Saved data entries
_ _ _ _ _
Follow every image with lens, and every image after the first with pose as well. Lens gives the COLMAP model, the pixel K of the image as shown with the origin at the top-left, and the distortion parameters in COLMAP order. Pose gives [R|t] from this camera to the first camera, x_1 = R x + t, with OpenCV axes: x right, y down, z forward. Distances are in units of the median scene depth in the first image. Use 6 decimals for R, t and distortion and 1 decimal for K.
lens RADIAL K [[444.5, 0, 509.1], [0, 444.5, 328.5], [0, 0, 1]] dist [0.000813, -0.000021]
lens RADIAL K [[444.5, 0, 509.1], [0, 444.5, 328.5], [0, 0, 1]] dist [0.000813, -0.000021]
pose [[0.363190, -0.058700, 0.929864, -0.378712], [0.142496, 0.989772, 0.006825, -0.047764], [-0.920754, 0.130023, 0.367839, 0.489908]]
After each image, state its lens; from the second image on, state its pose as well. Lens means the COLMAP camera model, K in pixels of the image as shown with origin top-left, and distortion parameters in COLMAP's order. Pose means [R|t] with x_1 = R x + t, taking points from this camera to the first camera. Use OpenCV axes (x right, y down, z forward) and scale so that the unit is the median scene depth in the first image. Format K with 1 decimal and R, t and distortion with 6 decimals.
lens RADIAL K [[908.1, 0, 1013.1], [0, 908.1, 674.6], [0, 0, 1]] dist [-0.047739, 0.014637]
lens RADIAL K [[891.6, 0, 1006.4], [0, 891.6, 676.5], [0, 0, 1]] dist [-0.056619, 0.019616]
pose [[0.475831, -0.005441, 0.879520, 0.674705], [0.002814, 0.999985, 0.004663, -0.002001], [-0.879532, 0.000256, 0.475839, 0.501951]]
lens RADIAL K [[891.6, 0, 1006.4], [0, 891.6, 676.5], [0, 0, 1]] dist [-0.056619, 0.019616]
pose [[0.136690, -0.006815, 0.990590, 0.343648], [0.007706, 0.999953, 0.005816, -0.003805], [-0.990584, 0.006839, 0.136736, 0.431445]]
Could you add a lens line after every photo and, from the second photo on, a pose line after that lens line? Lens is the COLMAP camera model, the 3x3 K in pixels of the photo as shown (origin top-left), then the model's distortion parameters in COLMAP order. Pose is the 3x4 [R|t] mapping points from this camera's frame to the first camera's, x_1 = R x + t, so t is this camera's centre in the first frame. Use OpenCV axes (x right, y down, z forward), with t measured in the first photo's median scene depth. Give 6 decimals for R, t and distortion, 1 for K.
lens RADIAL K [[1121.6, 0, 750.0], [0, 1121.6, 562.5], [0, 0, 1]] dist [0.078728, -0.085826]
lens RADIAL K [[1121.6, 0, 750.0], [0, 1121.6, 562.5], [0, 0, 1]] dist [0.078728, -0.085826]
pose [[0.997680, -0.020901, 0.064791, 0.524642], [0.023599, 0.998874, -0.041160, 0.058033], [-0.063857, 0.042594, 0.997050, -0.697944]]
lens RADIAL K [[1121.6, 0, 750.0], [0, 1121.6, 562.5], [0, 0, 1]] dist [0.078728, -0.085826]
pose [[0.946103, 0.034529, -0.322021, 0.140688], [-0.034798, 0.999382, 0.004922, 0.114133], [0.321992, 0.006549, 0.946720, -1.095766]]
_ _ _ _ _
EXERCISE DIRECTIONS:
Each record above must be restated in full, word for word.

WRITTEN SOLUTION:
Follow every image with lens, and every image after the first with pose as well. Lens gives the COLMAP model, the pixel K of the image as shown with the origin at the top-left, and the distortion parameters in COLMAP order. Pose gives [R|t] from this camera to the first camera, x_1 = R x + t, with OpenCV axes: x right, y down, z forward. Distances are in units of the median scene depth in the first image. Use 6 decimals for R, t and distortion and 1 decimal for K.
lens RADIAL K [[444.5, 0, 509.1], [0, 444.5, 328.5], [0, 0, 1]] dist [0.000813, -0.000021]
lens RADIAL K [[444.5, 0, 509.1], [0, 444.5, 328.5], [0, 0, 1]] dist [0.000813, -0.000021]
pose [[0.363190, -0.058700, 0.929864, -0.378712], [0.142496, 0.989772, 0.006825, -0.047764], [-0.920754, 0.130023, 0.367839, 0.489908]]
After each image, state its lens; from the second image on, state its pose as well. Lens means the COLMAP camera model, K in pixels of the image as shown with origin top-left, and distortion parameters in COLMAP's order. Pose means [R|t] with x_1 = R x + t, taking points from this camera to the first camera. Use OpenCV axes (x right, y down, z forward) and scale so that the unit is the median scene depth in the first image. Format K with 1 decimal and R, t and distortion with 6 decimals.
lens RADIAL K [[908.1, 0, 1013.1], [0, 908.1, 674.6], [0, 0, 1]] dist [-0.047739, 0.014637]
lens RADIAL K [[891.6, 0, 1006.4], [0, 891.6, 676.5], [0, 0, 1]] dist [-0.056619, 0.019616]
pose [[0.475831, -0.005441, 0.879520, 0.674705], [0.002814, 0.999985, 0.004663, -0.002001], [-0.879532, 0.000256, 0.475839, 0.501951]]
lens RADIAL K [[891.6, 0, 1006.4], [0, 891.6, 676.5], [0, 0, 1]] dist [-0.056619, 0.019616]
pose [[0.136690, -0.006815, 0.990590, 0.343648], [0.007706, 0.999953, 0.005816, -0.003805], [-0.990584, 0.006839, 0.136736, 0.431445]]
Could you add a lens line after every photo and, from the second photo on, a pose line after that lens line? Lens is the COLMAP camera model, the 3x3 K in pixels of the photo as shown (origin top-left), then the model's distortion parameters in COLMAP order. Pose is the 3x4 [R|t] mapping points from this camera's frame to the first camera's, x_1 = R x + t, so t is this camera's centre in the first frame. Use OpenCV axes (x right, y down, z forward), with t measured in the first photo's median scene depth. Give 6 decimals for R, t and distortion, 1 for K.
lens RADIAL K [[1121.6, 0, 750.0], [0, 1121.6, 562.5], [0, 0, 1]] dist [0.078728, -0.085826]
lens RADIAL K [[1121.6, 0, 750.0], [0, 1121.6, 562.5], [0, 0, 1]] dist [0.078728, -0.085826]
pose [[0.997680, -0.020901, 0.064791, 0.524642], [0.023599, 0.998874, -0.041160, 0.058033], [-0.063857, 0.042594, 0.997050, -0.697944]]
lens RADIAL K [[1121.6, 0, 750.0], [0, 1121.6, 562.5], [0, 0, 1]] dist [0.078728, -0.085826]
pose [[0.946103, 0.034529, -0.322021, 0.140688], [-0.034798, 0.999382, 0.004922, 0.114133], [0.321992, 0.006549, 0.946720, -1.095766]]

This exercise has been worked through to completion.